▼
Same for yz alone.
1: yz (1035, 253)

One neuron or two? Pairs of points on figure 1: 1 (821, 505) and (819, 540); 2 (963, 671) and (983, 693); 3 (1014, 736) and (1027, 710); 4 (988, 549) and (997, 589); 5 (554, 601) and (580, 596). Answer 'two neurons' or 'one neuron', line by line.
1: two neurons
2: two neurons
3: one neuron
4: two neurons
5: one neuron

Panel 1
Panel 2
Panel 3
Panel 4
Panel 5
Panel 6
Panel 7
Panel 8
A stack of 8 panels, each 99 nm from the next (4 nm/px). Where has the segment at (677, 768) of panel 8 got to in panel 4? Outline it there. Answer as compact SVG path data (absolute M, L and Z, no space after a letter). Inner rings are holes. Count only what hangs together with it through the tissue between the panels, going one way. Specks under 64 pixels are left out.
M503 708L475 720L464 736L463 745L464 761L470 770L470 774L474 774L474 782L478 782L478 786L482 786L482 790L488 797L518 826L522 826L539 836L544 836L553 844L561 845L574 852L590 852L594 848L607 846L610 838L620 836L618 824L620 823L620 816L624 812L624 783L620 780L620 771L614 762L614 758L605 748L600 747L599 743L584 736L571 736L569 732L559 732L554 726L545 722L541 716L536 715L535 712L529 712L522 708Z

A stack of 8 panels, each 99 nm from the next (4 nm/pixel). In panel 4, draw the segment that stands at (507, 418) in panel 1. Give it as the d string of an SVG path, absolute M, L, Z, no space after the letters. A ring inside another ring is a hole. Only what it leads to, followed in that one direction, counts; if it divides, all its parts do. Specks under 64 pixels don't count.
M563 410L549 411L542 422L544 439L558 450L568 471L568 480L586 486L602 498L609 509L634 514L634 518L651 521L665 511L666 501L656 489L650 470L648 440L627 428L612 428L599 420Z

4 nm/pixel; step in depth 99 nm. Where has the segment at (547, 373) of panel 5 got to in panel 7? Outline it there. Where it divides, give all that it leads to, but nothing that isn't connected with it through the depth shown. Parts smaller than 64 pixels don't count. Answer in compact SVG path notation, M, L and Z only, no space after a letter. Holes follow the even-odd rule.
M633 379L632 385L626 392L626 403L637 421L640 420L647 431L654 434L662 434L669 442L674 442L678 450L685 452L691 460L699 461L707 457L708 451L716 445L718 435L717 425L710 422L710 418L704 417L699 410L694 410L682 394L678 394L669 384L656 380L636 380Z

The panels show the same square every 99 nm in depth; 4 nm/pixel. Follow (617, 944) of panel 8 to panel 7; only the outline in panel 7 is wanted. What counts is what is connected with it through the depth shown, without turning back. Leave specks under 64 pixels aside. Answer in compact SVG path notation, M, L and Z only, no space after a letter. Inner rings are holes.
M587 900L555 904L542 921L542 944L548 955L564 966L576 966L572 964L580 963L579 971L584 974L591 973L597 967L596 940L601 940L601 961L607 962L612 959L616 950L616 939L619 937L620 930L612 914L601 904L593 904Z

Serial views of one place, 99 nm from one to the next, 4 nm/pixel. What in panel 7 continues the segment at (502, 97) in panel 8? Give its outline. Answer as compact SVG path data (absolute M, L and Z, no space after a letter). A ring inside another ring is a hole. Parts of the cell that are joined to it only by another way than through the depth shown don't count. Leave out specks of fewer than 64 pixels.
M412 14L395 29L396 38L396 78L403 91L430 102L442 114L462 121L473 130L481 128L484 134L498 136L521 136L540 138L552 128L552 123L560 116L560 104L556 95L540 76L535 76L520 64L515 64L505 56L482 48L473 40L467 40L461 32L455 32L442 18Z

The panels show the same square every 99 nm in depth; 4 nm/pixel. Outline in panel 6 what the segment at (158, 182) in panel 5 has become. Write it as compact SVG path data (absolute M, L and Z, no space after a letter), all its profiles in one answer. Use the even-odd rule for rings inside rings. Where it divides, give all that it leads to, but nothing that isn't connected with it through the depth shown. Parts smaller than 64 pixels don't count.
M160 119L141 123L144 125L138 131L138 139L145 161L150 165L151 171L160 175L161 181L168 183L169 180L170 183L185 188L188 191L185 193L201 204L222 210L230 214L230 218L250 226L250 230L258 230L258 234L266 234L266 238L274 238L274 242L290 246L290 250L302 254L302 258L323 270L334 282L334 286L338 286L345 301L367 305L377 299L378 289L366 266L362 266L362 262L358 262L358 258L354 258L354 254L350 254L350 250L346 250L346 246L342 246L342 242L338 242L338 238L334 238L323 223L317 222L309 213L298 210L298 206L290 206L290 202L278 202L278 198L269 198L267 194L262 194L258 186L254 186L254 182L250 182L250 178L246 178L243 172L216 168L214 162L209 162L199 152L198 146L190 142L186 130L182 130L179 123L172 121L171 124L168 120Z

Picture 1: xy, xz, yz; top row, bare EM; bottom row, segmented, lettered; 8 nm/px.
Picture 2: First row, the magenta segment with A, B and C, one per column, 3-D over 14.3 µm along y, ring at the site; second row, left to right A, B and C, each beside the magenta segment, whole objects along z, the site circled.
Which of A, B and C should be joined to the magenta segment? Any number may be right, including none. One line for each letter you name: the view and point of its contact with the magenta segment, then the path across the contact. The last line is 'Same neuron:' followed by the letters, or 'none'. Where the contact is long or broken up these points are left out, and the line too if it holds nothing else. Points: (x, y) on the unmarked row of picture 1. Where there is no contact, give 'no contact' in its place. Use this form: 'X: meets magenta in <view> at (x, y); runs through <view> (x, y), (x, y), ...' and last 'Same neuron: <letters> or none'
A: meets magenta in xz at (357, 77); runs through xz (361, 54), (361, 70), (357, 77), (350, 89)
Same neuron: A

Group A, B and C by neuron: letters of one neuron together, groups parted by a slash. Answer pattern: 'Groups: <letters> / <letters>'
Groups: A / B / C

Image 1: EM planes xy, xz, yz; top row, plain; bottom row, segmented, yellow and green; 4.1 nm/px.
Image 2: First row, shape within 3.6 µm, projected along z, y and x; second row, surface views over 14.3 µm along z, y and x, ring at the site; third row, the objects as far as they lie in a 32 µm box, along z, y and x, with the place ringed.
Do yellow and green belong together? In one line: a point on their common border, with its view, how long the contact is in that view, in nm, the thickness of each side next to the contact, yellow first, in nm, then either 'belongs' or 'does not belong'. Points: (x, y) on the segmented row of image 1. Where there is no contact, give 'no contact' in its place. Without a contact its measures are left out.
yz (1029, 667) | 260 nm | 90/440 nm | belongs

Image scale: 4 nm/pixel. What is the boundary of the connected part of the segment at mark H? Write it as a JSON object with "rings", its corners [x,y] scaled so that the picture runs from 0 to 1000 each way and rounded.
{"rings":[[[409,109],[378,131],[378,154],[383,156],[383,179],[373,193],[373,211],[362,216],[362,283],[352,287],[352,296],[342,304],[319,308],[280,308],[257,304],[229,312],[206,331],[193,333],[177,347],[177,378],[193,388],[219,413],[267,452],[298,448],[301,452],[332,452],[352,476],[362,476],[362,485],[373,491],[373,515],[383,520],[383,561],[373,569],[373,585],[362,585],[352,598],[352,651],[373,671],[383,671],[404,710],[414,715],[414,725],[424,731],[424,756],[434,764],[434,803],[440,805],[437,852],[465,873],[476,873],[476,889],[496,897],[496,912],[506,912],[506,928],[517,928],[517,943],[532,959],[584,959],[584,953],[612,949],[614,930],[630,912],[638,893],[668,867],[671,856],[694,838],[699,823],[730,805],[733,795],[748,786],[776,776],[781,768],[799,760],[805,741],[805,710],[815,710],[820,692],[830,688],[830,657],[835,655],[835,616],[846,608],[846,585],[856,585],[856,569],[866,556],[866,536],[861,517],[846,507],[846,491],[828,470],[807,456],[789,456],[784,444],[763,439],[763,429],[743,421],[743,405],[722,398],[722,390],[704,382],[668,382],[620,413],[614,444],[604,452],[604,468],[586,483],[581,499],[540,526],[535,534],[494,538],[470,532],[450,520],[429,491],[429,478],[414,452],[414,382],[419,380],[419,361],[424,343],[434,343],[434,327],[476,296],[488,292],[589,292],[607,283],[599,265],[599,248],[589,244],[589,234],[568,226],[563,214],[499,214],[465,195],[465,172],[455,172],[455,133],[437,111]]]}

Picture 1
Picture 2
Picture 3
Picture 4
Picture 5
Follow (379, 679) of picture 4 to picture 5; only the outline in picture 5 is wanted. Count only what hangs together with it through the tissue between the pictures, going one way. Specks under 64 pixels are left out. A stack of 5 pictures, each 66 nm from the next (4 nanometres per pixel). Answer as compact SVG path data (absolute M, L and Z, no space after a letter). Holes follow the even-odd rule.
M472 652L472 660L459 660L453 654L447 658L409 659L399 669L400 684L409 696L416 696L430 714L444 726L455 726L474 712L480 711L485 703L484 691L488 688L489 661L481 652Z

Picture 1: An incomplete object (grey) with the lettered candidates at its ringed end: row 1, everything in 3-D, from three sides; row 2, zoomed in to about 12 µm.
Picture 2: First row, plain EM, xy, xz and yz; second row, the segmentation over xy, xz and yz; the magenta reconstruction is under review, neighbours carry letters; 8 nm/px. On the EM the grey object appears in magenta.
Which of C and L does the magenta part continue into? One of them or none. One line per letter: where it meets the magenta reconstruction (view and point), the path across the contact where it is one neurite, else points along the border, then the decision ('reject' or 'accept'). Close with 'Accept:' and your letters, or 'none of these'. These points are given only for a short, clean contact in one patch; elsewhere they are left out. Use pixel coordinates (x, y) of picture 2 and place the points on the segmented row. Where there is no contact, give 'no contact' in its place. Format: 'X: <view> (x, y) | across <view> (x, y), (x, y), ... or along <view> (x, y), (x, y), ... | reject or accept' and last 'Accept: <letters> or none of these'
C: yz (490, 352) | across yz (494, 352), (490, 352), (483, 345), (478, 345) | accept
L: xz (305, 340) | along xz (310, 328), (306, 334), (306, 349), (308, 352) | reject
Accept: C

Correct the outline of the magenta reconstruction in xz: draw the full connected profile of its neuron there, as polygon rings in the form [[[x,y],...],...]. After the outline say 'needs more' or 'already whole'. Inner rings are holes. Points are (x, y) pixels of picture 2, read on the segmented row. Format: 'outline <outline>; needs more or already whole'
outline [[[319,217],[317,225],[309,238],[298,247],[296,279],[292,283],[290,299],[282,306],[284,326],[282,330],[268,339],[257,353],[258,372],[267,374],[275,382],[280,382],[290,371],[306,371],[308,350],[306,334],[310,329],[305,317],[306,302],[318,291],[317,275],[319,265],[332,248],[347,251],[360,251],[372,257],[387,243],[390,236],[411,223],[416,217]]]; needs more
▲
*EXERCISE*:
If a line of the material contains the string "over", count it; give only the total.

*TASK OUTPUT*:
3